Call the Exterminator: Ant-Man and the Wasp Quantumania Review.




I don’t know a lot about Star Wars, but I know a Star Wars rip-off when I see one, and I saw one when I finally watched Ant-Man and the Wasp: Quantumania. While it has its highlights, mainly in the portrayals of some of the main cast, the stories, the world and the surrounding characters all felt lifted from a different franchise. While the first two movies in the Ant-Man trilogy focussed on comedy, heists, and Paul Rudd’s rugged charm, the newest in the trilogy, which introduces the MCU’s newest Big Bad, Kang the Conqueror, punches far too high above its weight in an effort to live up to this introduction, while trying to keep in touch with Ant-Man’s comedic roots.


It opens with a comedic montage of Scott Lang AKA Ant Man enjoying his life post-Endgame. He wrote a book! But oh no, not all is perfect, as his daughter, Cassie, who was like seven in the last two movies, is now a freedom fighter, often ending up in jail.

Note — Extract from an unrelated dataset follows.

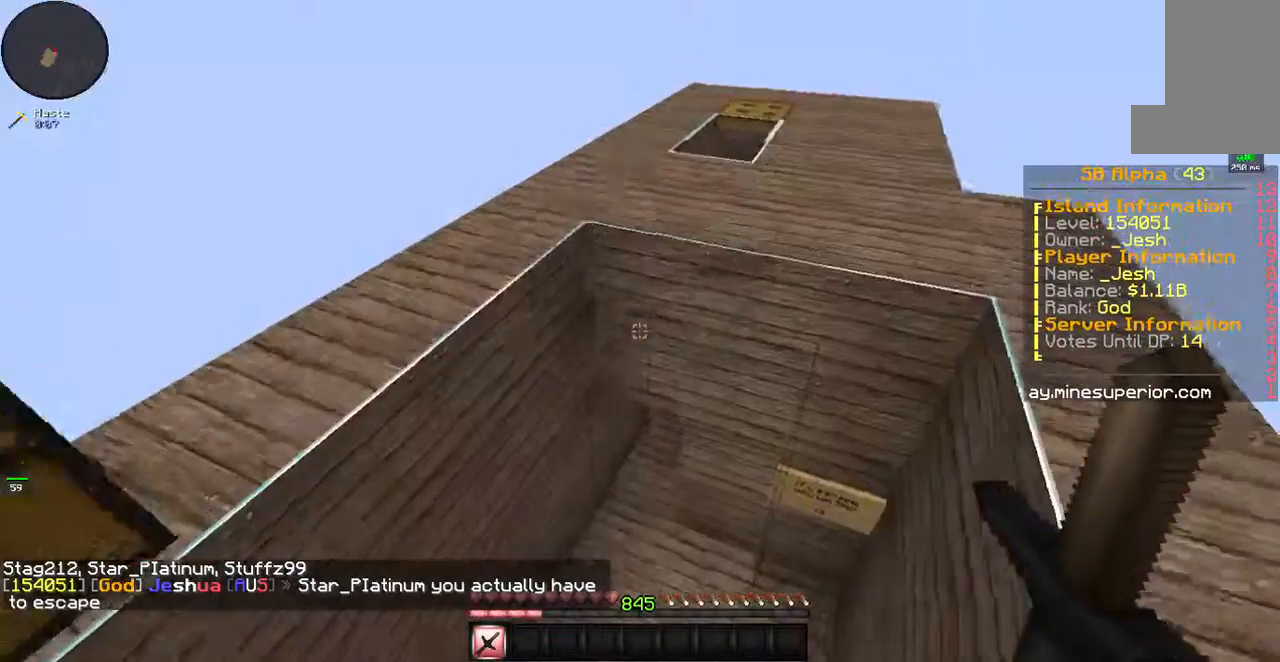
{"keys": ["w"], "mouse": [], "events": [[100, "d", "up"]]}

It’s Cassie who brings in the fun gadget that sends her, along with her father and the Pym/Van Dyne family into the Quantum realm. Quantum, quantum, quantum. Are you sick of that word yet? Because by the end of this movie you will be. The quantum realm is a tiny, microscopic universe that lives inside of the larger world.


The quantum realm, let’s face it, is at least heavily inspired by Star Wars. There are absurd creatures, cantinas with strange liquids, lots of strange, but striking spaceships, and an overruling dominant empire, oppressing a lower class.


Half the movie involves the family trying to navigate this realm and quite frankly, it’s boring to watch, except for the scenes with MODOK, which are just plain stupid and cringeworthy.


When it really spices up is when Darth V- I mean Kang the Conqueror appears. There’s a backstory as to how he ended up in the quantum realm, that involves Janet aka Michelle Pfeiffer, where she and Kang, played by the total unit that is Jonathan Majors meet. These scenes they share are sweet and show even in his earliest of stages that Kang is complex, and Majors plays his emotions like a fiddle, you can literally see the pain, the sadness, and then the fury rippling over his face.


Then, later in the movie he takes on full on Baddie mode, his intentions made clear, he’s coming, and not just for the Quantum Realm, but for everything outside of it as well. With the power of his half-repaired spaceship, and his iconic suit, lifted straight out of Marvel comics. These things allowed him to create an empire that really… Strikes back.


Majors’ fury is palpable and when he fights you feel shivers. Never did I feel that when that purple nutsack-chinned Thanos was around. Kang fights not for some righteous ideal, but for revenge and power.


I could talk about how great Kang was for pages and pages, but that would be boring, just like the rest of this movie.


Michelle Pfeiffer’s Janet Van Dyne is another force that holds the movie up. She was absent from the first two movie’s but this third one really utilised her range and talents. You see her journey from Kangs reluctant friend to his mortal enemy in the Quantum realm. Not to backpedal but their scenes together are some of the best in the movie.


It might seem harsh, but it’s quite possible that I, and every other reviewer apparently, am suffering Marvel Fatigue. As the MCU gears up for the Kang Dynasty, its next great epic, people are already tired. There’s been 30 plus movies. The original line up is decimated, and we don’t know who’s coming back. The uncertainty of it all really throws it up in the air as new ideas are thrown around. So maybe that’s why such a highly conceptual movie seems wrong.


I usually don’t write so critically, I usually write about what I love, but I just couldn’t let this one fly. If ever there was a marvel movie to skip and then watch on streaming later on this is the one. However, if you are a diehard MCU fan there is the introduction of a major villain and his backstory, and two post credit scenes that, for once, are actually pretty important.


Ant-Man and the Wasp Quantumania may be a miss, but hey, Black Panther Wakanda Forever is now playing on Disney +.